Más que un tema es una figura que ha tenido, durante mucho tiempo, cierto atractivo, la del escritor viril. Incluso en el cine la hemos visto representada, y no sólo en los relatos biográficos de escritores como Ernest Hemingway, J.D. Salinger (el año pasado, por ejemplo, se estrenó Rebelde entre el centeno, de Danny Strong) o Thomas Wolf (de 2016 puede verse El editor de libros, sobre la relación entre Max Perkins y el novelista). No es tanto la virilidad, por supuesto, como la flexibilidad del personaje para tirar hacia la hagiografía del rebelde, disidente o marginal (¿podemos incluir aquí la melancólica Descubriendo a Forrester de Gus van Sant?) o el relato de aventuras (incluso si son de poca monta, como las representadas en Jóvenes prodigiosos, adaptación de la novela de Michael Chabon, o disparatadas, como la de la comedia de pacotilla Pena ajena).
Por lo mismo, tal vez no deba sorprendernos que sigan en marcha los planes para adaptar Los detectives salvajes, la novela de Roberto Bolaño, a la pantalla (el proyecto de David Pablos, que podría resultar en una serie de televisión, fue anunciado desde 2016).
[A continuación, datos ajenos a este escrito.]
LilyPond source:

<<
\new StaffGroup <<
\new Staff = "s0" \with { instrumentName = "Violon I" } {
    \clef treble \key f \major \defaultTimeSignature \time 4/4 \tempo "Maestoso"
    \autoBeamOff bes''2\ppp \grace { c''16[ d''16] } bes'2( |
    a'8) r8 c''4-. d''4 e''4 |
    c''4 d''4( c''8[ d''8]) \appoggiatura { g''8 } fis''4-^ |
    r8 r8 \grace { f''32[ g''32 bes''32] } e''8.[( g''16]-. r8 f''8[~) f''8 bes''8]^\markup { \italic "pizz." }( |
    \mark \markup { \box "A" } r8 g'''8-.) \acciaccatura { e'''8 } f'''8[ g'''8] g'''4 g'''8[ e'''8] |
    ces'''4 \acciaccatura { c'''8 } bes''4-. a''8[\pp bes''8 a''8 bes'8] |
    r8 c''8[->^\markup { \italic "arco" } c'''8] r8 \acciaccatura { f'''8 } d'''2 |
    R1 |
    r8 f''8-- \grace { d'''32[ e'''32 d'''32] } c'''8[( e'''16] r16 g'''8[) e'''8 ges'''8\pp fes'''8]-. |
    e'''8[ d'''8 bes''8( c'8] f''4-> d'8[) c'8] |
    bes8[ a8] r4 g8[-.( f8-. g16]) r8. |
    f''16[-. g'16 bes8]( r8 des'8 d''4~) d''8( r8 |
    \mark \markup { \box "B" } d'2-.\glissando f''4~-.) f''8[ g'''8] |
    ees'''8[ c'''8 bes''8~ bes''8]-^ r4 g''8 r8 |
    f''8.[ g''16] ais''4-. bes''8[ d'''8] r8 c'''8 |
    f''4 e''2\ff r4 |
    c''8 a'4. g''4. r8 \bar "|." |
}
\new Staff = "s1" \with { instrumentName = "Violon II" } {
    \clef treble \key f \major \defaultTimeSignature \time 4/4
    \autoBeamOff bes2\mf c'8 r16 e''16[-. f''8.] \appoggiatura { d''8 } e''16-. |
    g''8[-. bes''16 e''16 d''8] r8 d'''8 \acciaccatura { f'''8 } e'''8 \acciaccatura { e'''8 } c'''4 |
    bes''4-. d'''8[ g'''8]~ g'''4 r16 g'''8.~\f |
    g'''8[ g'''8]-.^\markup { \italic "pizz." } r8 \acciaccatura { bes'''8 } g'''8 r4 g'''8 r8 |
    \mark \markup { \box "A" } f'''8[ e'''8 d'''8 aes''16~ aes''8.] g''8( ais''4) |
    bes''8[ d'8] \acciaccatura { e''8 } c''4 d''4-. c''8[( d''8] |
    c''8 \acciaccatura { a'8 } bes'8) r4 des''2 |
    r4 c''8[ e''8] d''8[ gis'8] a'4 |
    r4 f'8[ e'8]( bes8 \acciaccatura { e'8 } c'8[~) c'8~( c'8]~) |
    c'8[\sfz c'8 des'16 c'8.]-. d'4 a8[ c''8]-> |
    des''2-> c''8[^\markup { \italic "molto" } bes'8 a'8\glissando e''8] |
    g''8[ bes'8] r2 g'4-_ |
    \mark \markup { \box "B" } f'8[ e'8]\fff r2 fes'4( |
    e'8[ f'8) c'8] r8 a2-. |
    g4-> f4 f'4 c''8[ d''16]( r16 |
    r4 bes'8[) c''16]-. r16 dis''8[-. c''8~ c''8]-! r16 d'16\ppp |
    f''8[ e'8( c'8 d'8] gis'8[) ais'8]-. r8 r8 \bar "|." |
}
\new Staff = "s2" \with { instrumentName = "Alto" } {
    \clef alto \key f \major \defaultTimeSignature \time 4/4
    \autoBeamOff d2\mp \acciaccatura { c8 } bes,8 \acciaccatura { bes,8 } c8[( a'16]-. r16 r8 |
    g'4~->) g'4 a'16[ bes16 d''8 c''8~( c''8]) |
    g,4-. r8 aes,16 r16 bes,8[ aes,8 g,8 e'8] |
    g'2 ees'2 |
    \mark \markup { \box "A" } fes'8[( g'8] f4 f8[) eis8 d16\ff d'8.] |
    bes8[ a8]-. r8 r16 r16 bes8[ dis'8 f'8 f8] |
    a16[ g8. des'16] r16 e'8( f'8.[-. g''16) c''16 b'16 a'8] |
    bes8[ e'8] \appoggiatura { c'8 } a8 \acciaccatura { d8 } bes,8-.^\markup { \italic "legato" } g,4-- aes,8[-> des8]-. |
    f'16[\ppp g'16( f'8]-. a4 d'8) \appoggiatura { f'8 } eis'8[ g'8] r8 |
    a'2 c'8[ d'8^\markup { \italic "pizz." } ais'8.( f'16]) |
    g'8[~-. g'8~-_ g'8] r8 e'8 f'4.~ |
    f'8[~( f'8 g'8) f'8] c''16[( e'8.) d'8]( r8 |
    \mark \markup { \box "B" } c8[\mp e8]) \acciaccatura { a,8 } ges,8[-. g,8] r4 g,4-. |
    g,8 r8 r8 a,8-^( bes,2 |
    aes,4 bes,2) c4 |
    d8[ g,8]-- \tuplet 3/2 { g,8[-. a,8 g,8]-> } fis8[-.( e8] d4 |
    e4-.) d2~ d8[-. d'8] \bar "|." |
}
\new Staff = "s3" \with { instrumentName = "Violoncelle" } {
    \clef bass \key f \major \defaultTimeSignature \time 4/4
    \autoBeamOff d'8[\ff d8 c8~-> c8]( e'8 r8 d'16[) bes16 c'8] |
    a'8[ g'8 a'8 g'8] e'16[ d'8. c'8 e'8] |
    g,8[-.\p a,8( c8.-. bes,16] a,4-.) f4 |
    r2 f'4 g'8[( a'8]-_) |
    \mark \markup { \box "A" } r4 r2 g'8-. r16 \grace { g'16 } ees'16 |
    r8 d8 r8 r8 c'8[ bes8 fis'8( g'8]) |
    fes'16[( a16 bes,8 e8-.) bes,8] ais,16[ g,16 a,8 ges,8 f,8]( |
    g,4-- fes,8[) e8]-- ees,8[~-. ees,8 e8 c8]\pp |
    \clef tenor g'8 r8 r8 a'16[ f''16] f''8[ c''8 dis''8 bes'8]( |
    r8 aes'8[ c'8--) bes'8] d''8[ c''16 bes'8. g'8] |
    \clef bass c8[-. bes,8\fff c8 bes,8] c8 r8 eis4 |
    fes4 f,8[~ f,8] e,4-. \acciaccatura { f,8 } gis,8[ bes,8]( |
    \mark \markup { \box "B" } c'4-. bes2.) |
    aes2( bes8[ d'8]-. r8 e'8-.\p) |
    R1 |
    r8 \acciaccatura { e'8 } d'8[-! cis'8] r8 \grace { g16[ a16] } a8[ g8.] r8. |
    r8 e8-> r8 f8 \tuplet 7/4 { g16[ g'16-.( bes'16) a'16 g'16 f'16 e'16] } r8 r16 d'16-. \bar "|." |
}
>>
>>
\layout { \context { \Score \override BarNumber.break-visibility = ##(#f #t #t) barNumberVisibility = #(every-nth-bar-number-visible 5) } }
El escritor maldito, entre la auténtica disidencia y lo ridículo, sigue teniendo algo de enigmático, así como los entornos mugrientos en los que prospera. A veinte años de la publicación de la novela de Bolaño, su peso en las letras mexicanas también sigue siendo palpable. En este sentido pongo atención a La rebelión de los negros, la primera novela de Javier Raya que entre el homenaje y la derivación vuelve al tema así como a las estrategias narrativas de Bolaño. Debe decirse, además, que la novela de Raya también parece encajarse en esa zona gris de la literatura parasitaria y referencial, que en el mejor de los casos tiene –en nuestra lengua– a exponentes como Ricardo Piglia (invocado a cada rato en La rebelión de los negros), pero también a escritores como Enrique Vila-Matas (para no alejarnos demasiado del catálogo de Anagrama). Así, Raya se permite conjurar vanguardias (si en Los detectives… fue el realismo visceral, acá es el neotropicalismo) o apegarse a una estructura atómica que demasiadas veces recuerda a la primera y última parte de la novela del escritor chileno, conformada por entrevistas donde personajes inspirados en personas concretas narran en torno a un centro. Ese centro, en el caso de la novela de Bolaño, fueron Belano y Ulises Lima; acá, son los “miembros” de un gremio de escritores fantasma.
Entre los personajes de la novela de Raya pueden encontrarse nombres reconocibles de su misma generación, como Alejandro Albarrán o Marina Azahua, entre otros. En voz de Verónica Gerber, también vuelta personaje, leemos una apreciación sobre La rebelión de los negros (entendido aquí como un libro ficticio, a la Necromonicón de Lovecraft, El rey de amarillo de Chambers e incluso La Biblia Vaquera de Carlos Velázquez): “Podría comenzar agradeciendo la superación del síndrome Bolaño, una tara mucho más común y mucho más dañina que la ambliopía, pero un análisis serio mostraría que la enfermedad no ha cedido del todo. Este síndrome es bien reconocible en los escritores –especialmente hombres– de la generación de Raya; curiosamente, la sintomatología es parecida a una miopía o ceguera parcial con respecto a otras tradiciones literarias fuera del canon bolañesco y sus tópicos: odio feroz o fingido al establishment literario, encarnado en la figura de Octavio Paz; veneración por poetas apasionados pero a la postre repetitivos; una afectación general del tono y de la estructura narrativa que en Roberto Bolaño es construcción y precisión, pero que en la caterva de sus émulos es jerigonza y artilugio…”.
Más allá de su condición derivativa sí hay un retrato interesante en La rebelión de los negros que dice bastante sobre el tiempo que ha pasado no sólo desde los setenta (cuando se desarrolla Los detectives…), sino, de manera acelerada, en las últimas dos décadas. Y es que, cuando se asoman, son menos las ocasiones en que los personajes de Raya están recubiertos por un aura maldita y más en las que se aprecia un síntoma de clase, la del cognitariado que escribe para cobrar; menos, pues, una generación literaria con señas particulares, como una condenada a la generación de contenidos. ¿O es esa la seña particular? Es, sí, la pregunta que se encuentra en el centro de La rebelión de los negros.